What is the role of former military commanders in Liberian politics? With this question in my mind I am today leaving for Liberia on a ten-day field study. The second round of the presidential election is of course a great opportunity to study the role of ex-military networks in the democratic process.

Ellen Johnson Sirleaf seems to be heading for a certain victory in the election’s second round after former warlord Prince Johnson openly stated his support for the sitting president. Under any circumstances most of his supporters would place their vote on Johnson Sirleaf. Prince Johnson enjoys strong support in the Nimba county whose population during the civil war was engaged in a conflict with a population group from southern Liberia. Johnson Sirleaf’s opponent Winston Tubman, with support mainly in the south, is viewed as a dangerous force by many people in the north.

At the moment the smaller parties are engaged in negotiations with the two main parties. What can they get in exchange for rallying their supporters behind one of the candidates? Positions in the government and administration are up for grabs, in some cases money transactions are also part of the deal.

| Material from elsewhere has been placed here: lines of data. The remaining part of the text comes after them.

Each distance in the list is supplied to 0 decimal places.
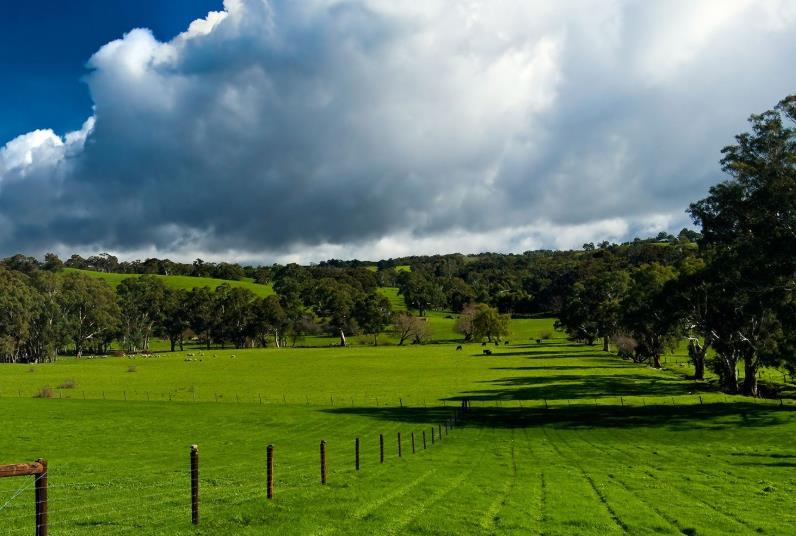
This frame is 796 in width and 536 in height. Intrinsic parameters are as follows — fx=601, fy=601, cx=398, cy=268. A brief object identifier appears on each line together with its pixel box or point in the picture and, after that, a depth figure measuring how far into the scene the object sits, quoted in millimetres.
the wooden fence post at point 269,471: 14459
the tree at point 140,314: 177625
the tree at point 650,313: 77562
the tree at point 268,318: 178125
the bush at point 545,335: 193175
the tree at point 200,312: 177875
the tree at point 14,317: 136250
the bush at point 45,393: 64188
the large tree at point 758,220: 40531
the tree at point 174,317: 178175
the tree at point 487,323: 173625
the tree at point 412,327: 184500
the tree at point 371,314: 185250
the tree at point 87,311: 155250
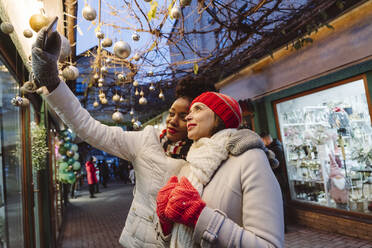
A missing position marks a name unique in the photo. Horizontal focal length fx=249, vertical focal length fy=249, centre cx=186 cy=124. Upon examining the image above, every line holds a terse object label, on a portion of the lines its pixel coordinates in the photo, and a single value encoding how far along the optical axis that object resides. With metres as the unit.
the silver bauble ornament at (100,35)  2.43
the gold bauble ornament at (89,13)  1.93
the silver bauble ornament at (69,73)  1.95
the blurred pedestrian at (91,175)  12.55
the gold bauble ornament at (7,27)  1.54
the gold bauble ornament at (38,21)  1.36
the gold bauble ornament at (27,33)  1.62
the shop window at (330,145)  5.03
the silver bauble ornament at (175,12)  2.13
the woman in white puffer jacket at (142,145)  1.41
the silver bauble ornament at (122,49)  2.17
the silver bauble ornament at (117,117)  4.07
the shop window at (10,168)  2.49
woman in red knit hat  1.06
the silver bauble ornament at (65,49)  1.43
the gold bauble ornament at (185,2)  1.87
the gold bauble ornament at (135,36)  2.88
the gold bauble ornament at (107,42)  2.43
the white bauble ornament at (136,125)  4.99
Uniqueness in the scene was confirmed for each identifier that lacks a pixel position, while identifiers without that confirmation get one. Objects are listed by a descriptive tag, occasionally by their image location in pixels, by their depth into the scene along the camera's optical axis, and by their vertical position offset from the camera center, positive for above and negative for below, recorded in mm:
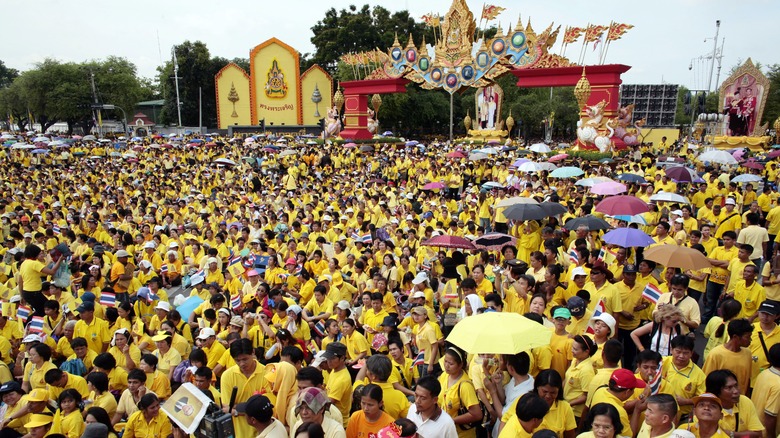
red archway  23953 +1938
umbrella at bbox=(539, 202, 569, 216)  8252 -1292
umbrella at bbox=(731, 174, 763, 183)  11370 -1116
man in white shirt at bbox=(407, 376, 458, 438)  3510 -1893
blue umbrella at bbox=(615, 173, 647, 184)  12117 -1209
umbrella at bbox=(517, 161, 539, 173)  14577 -1181
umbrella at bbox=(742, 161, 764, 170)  14234 -1054
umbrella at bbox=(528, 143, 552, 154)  17688 -812
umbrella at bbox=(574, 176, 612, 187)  10744 -1141
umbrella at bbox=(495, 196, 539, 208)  8669 -1237
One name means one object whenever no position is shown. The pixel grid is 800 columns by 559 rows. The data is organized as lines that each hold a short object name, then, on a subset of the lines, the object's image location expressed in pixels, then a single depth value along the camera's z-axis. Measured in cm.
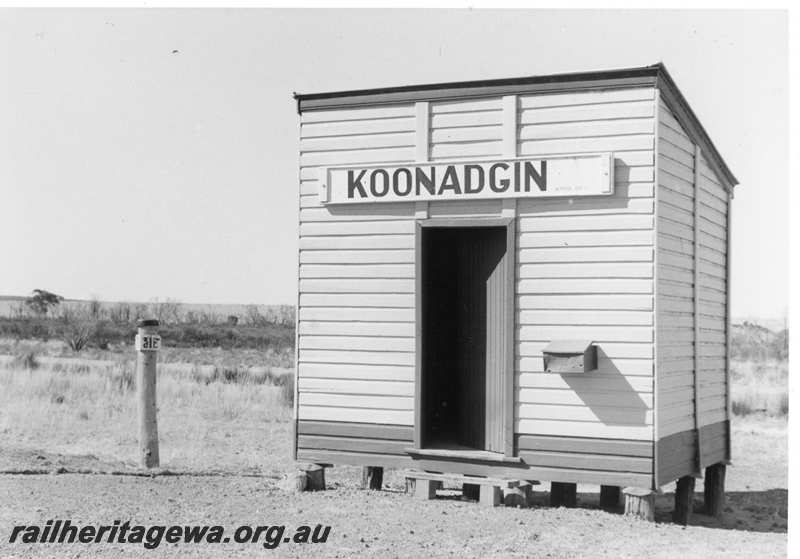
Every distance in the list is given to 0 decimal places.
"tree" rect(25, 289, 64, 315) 8006
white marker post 1230
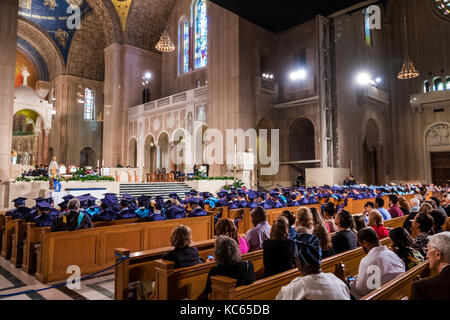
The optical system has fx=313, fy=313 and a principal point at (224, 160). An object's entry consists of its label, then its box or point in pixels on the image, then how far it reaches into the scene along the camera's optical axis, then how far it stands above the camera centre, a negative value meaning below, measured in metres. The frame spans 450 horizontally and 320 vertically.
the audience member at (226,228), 3.55 -0.59
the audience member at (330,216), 5.14 -0.68
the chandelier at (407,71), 15.70 +5.38
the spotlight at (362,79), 19.50 +6.10
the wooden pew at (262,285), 2.12 -0.84
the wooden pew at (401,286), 2.11 -0.81
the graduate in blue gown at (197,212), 6.62 -0.78
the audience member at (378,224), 4.23 -0.65
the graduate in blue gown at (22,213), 5.82 -0.71
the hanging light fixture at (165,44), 17.61 +7.62
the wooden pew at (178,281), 2.84 -0.99
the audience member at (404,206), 7.05 -0.69
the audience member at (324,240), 3.32 -0.69
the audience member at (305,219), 4.25 -0.59
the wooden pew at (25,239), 5.02 -1.08
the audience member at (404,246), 3.04 -0.69
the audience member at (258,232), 4.29 -0.78
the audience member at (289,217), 4.69 -0.62
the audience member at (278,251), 3.08 -0.75
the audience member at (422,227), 3.55 -0.61
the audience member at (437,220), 3.93 -0.56
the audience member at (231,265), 2.48 -0.71
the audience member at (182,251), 3.11 -0.76
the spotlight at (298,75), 18.77 +6.16
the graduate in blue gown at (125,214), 6.05 -0.73
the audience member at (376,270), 2.71 -0.82
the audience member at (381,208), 5.98 -0.64
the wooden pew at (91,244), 4.61 -1.12
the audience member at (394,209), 6.71 -0.73
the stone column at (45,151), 29.97 +2.37
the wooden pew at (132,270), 3.48 -1.09
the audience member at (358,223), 4.18 -0.63
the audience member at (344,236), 3.74 -0.72
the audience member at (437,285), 1.79 -0.64
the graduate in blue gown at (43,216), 5.43 -0.70
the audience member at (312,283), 1.99 -0.70
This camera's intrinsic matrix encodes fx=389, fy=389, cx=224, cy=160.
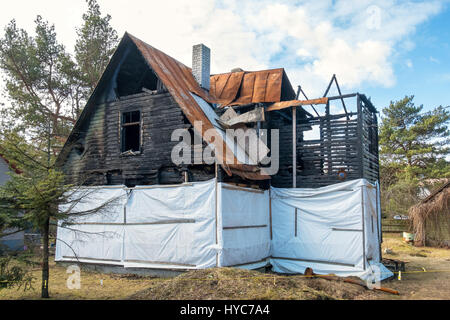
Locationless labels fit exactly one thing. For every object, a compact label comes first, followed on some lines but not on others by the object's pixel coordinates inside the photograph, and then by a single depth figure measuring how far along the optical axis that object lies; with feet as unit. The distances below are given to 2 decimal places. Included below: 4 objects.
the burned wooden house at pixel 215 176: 37.63
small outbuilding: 72.49
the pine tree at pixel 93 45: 72.95
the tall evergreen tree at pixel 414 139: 108.47
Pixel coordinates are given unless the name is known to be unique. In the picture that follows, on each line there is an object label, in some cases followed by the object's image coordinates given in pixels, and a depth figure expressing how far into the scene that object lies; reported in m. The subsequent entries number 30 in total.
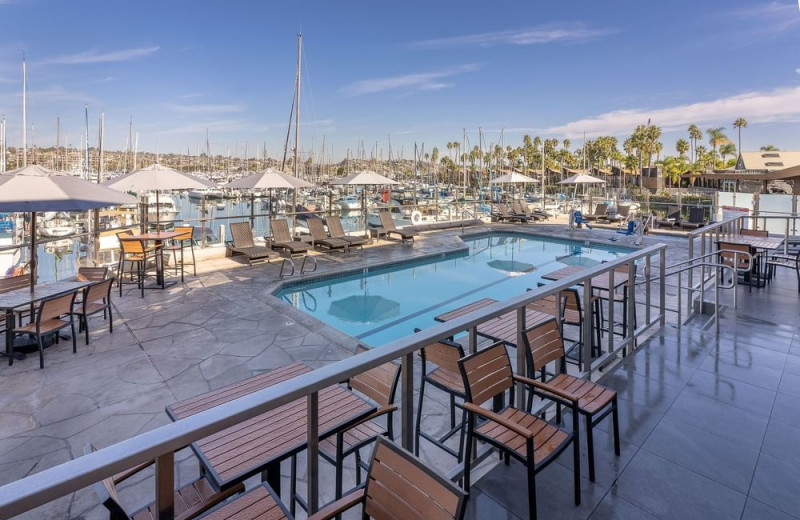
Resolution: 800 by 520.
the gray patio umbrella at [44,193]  5.00
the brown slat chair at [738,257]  6.93
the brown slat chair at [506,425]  2.15
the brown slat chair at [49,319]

In another arena a different game is taking place. Ex- military commander, often mid-level, from the country’s former rebel armies have been “bought” as “mobilisers” of votes and as a type of informal security force in case violence breaks out. The ex-commanders have been loyal to different parties and now function as part of the apparatus to ensure that votes can be transferred from one party to one of the main parties for the second round. However, the main parties also often have loyal mobilisers with a background in rebel armies, now further strengthening their ties with them through negotiations.

It is interesting to see how mobilisers with a military background become particularly important during democratic elections (see article by Maya Christensen and myself “Mercenaries of Democracy” in African Affairs, about a similar phenomenon in Sierra Leone ). It is also important to notice how mid-level commanders (called MiLCs in our research project) consolidate their position in general in post-conflict societies like Liberia. While the common soldier is remarginalised after the war, some of the former officers can make use of their background in rebel armies. By using their old networks of military soldiers they become influential players who offer their expertise in the use or threat of violence. These actors are playing important part in the ongoing democratic process in Liberia.

My research during this trip will focus on the political role of the mid-level military commanders. The project as a whole will also focus on the economic and social aspects of the MiLCs. More on this later!